Fear was a main component for the later.
I as afraind of what my family would say or do if I decided Christianity wasn't for me. I still am afraid and that is the main reason that I have not made it common knowledge.
I was and am still afraid of going to hell if I did not believe.
These kind of fears are common in the church community and are drilled into a persons head from a young age until the fear is behind every decision you make.
In contradiction the clergy declares that you must obey God out of love for him but this love is based on a deep level of fear as well. 
I am supposed to love/fear a nonphisical being that I will pray to and for things but only recieve them by his will.
You really have no control and the real point of having a close relationship is a little confusing to me.
In Druidry, I can understand the *ghosti relationship that you create with your patron Gods and Goddesses.
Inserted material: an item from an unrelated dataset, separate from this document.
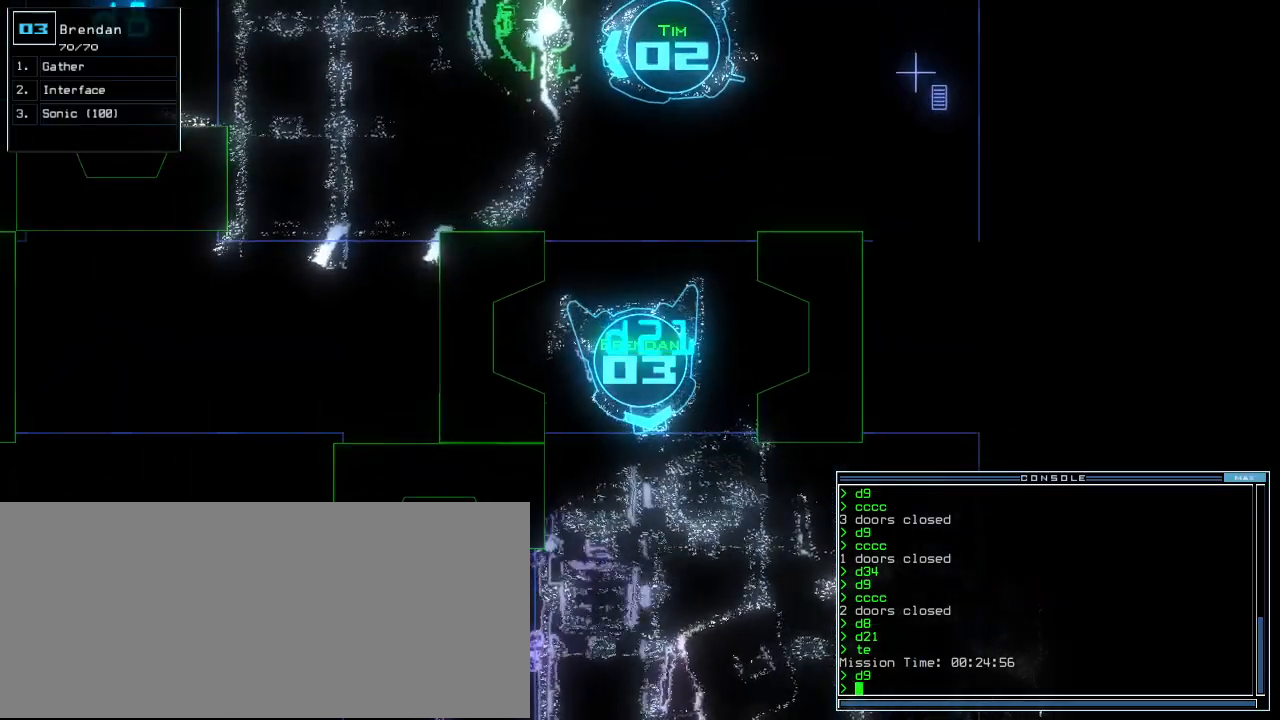
{"keys": ["down"], "events": [[380, "down", "down"]]}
Its more direct and understandable. 
-----Ashtore

April 12, 2010
 I was always drawn to the idea of druidry, it was just after my sister became a wiccan that I ben to examine seriously why I remained in the church.
I was really going through the motions, going to church and so on, because my parents went and the reat of  my family believed and I also went to Christian school.
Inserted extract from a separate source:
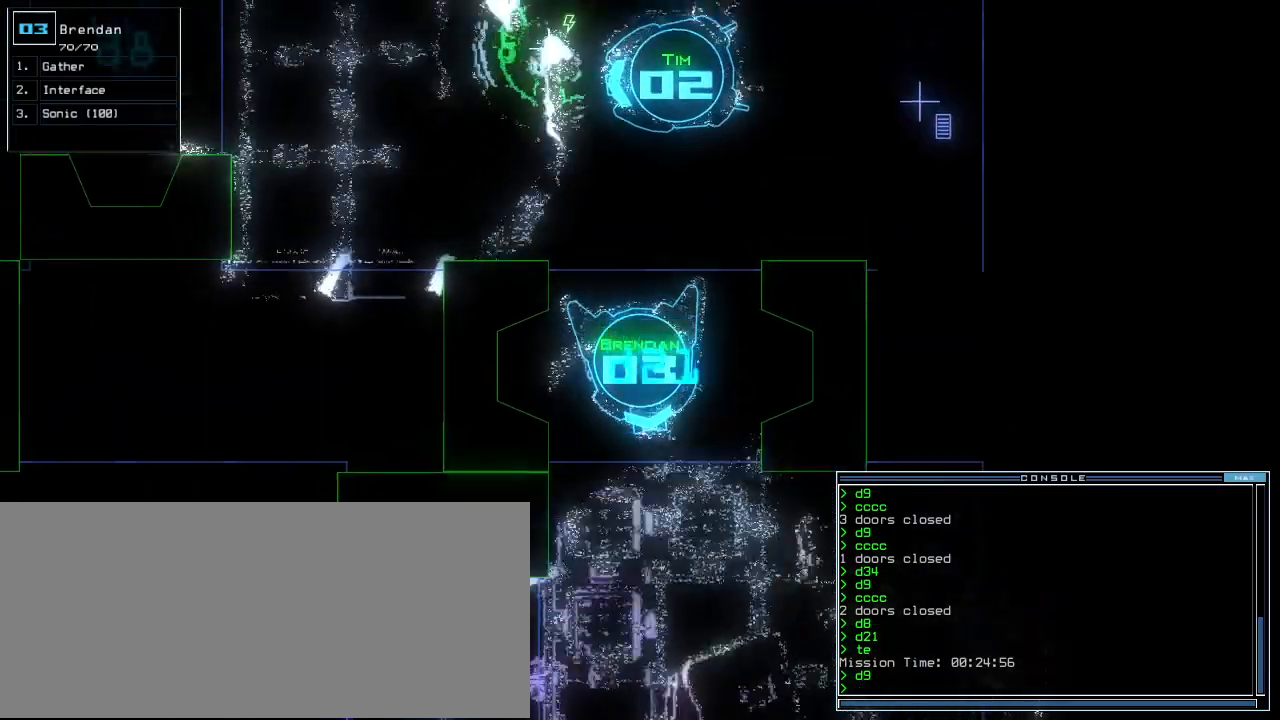
{"keys": ["d"], "events": [[140, "down", "up"], [500, "d", "down"]]}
It was just easier to go with teh flow rather than burn my  own trail or find my own path. It will be hard to break away from these patterns but it will be worth the strength of will that I hope to gain at teh end of this year.
The essay writing that the DP requires will probably be the easiest part of the path to follow, I am after all and English Major, but the consistent writing will be the hardest part.
Planning and boundaries are some of my biggest weaknesses, and will be what I will be working on throughout the year.
-----Ashtore

April 15, 2010
     Since I've started the DP I haven't done a daily devotion. I still haven't found a way to do it that I am comfortable with. I still haven't found my patrons yet either. I know I want to honor the Earth Mother, represented by the Celtic Goddess Boyin and maybe The Daghda as one of my patrons but I am still a little unclear.
My hearth Culture obviously will be Celtic/Irish mostly because its has always fascinated me and I am Irish on both my mothers and my fathers side of the family. 
I also have much Native american in me from both sides as well, and have always been drawn to that as well, so I might mix that in as is comfortable, just to honor both sides of my heritage. 
Oh, I jsut remembered, the Tree I have on my altar needs watering, its a bonsai that I hope will grow into a fine symbol of the trees that are so much a part of my Celtic roots.